(Okuduğunu Uygula)
1. Verilen metne göre Erzincan'da kiliselerde ne için dua edildiği bildiriliyordu?
2. Verilen metinden "Daha seferberlik sırasında" ifadesiyle başlayıp "arasında sürtüşmeler vardı." ifadesi de dahil olmak üzere o ifadeye kadar uzanan bölümü aynen alıntılayın.
3. Aşağıdaki ifadelerin verilen metinle uyuşup uyuşmadığını belirtin. Her biri için evet ya da hayır deyin ve kararı belirleyen sözleri metinden aynen aktarın.
(a) Savaşın başlamasından sonra, Kasım 1914'te hemen bir ayaklanma çıktı.
(b) Diyarbakır'da kendilerine "Muhafız Taburu" adını veren bir soygun çetesinin kurulduğu haberi geliyordu.
(c) Türkiye'de bir Avrupa devletindeki gibi sert bir disiplin vardı.

(Verilen Metin)
Daha seferberlik sırasında Ermenilerde Rus tüfekleri bulunmuştu. Türk Kafkas Ordusu Komutanlığı, Türkiye’deki Ermeniler ile Rus Ordusu Komutanlığı arasında bir anlaşma yapıldığını biliyordu. Ermeniler Rusların ileri harekâtı sırasında telgraf hatlarını tahrip etmek ve Türk birliklerinin geri bölgelerinde faaliyette bulunmak sözü veriyorlardı. Daha sonra tam da buna göre hareket ettiler.

Savaşın başlamasından sonra, Kasım 1914’te, önce bir ayaklanma olmadı, çünkü Rusların cephedeki askeri harekâtı başarı vaat eder görünmüyordu. Ama başlangıçtan itibaren Türklerle Ermeniler arasında sürtüşmeler vardı.

Ermeniler, birçok münferit olayın olduğunu, resmi makamların, memurların, bazı askerlerin ve yöredeki Türklerin saldırılarda bulunduklarını iddia ediyorlardı. Ancak benzer saldırılar sadece Ermenilerin başına gelmiyordu. Türkiye’de bir Avrupa Devleti’nde olduğu gibi sert disiplin yoktu. Bu türlü olaylarla ilgili şikayetler seferberlik sırasında Türk Halkı tarafından da dile getiriliyordu. Diğer taraftan, Türkler, Ermenilerin sık sık askerlik çağrılarına uymadıklarından ve silahlı olarak birliklerinden firar ettiklerinden şikayet ediyorlardı. Ancak Ermenilerden başka diğer halklar da bu suçları sık sık işliyorlardı. Örneğin, Bitlis’te yaşandığı gibi, Ermeniler‘in çoğu zaman askere almaya gelenlere fiilen karşı koymaları, Jandarmalara saldırmaları ve öldürmeleri bunlardan daha ciddi bir sorundu. Ermenilerin çeşitli yerlerde İtilaf Devletleri’nin başarılarından duydukları sevinci dikkatsizce açığa vurmaları önemliydi. Hatta Erzincan’da İtilaf Devletleri’nin zaferi için kiliselerde dua edildiği bildiriliyordu. Zamanla Ermenilerin Türk Halkı’na karşı baş kaldırmalarında artış oldu. Örneğin, Erzincan’dan Ermeni asker kaçaklarının Türk kadınlarını tehdit ettikleri bilgisi geliyordu. Kemah Piskoposu da şiddet uygulamakla suçlanıyordu. Diyarbakır’da kendilerini “Muhafız Taburu“ olarak adlandıran bir soygun çetesi kurulduğu haberi geliyordu. Türklerin düşüncesine göre bu olayların arkasında memleketlerinde tehdit altında bulunan ailelerini korumak için cephedeki Türk askerlerini birliklerinden firar etmeye teşvik etmek yatıyordu. Bu çok inandırıcıydı. Bir askerin ailesini başka yere götürmesi gerektiğini söyleyerek devamlı izin alması Türklere özgü bir özellikti. Yanında bir koruyucusu olmadan bir ailenin seyahat etmesi mümkün değildi. Askerin izin alamaması durumunda gergin savaş ortamında dahi firara kalkışması beklenen bir şeydi.

(Sağlanan Malzeme)
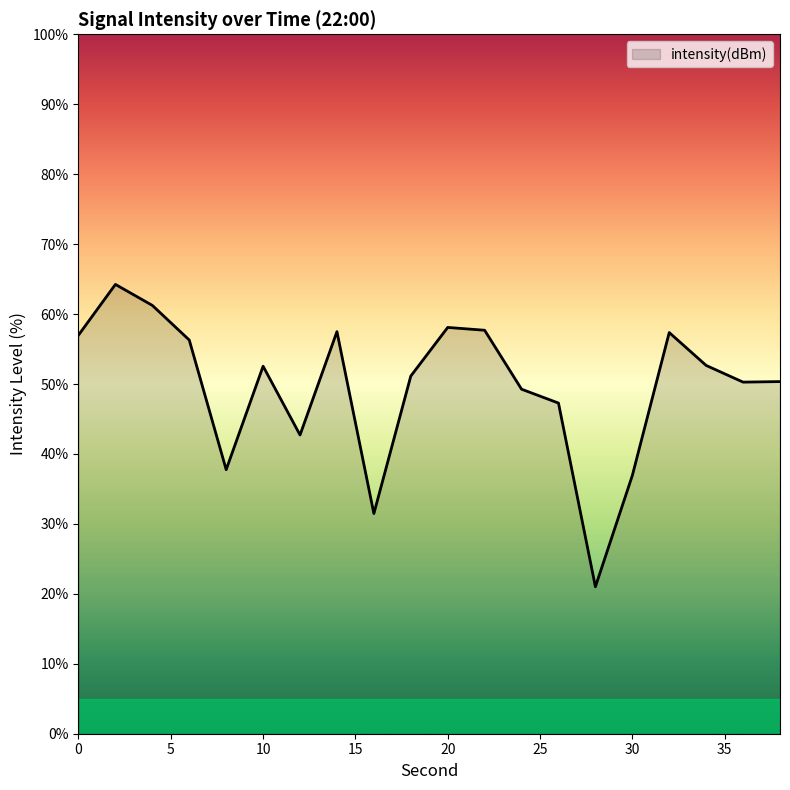

How many lines are shown in the chart?

1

(Görevlerin Yanıtları)
1. İtilaf Devletleri'nin zaferi için.

2.
Daha seferberlik sırasında Ermenilerde Rus tüfekleri bulunmuştu. Türk Kafkas Ordusu Komutanlığı, Türkiye’deki Ermeniler ile Rus Ordusu Komutanlığı arasında bir anlaşma yapıldığını biliyordu. Ermeniler Rusların ileri harekâtı sırasında telgraf hatlarını tahrip etmek ve Türk birliklerinin geri bölgelerinde faaliyette bulunmak sözü veriyorlardı. Daha sonra tam da buna göre hareket ettiler.

Savaşın başlamasından sonra, Kasım 1914’te, önce bir ayaklanma olmadı, çünkü Rusların cephedeki askeri harekâtı başarı vaat eder görünmüyordu. Ama başlangıçtan itibaren Türklerle Ermeniler arasında sürtüşmeler vardı.

3.
(a) Hayır. "Savaşın başlamasından sonra, Kasım 1914’te, önce bir ayaklanma olmadı"
(b) Evet. "Diyarbakır’da kendilerini “Muhafız Taburu“ olarak adlandıran bir soygun çetesi kurulduğu haberi geliyordu"
(c) Hayır. "Türkiye’de bir Avrupa Devleti’nde olduğu gibi sert disiplin yoktu"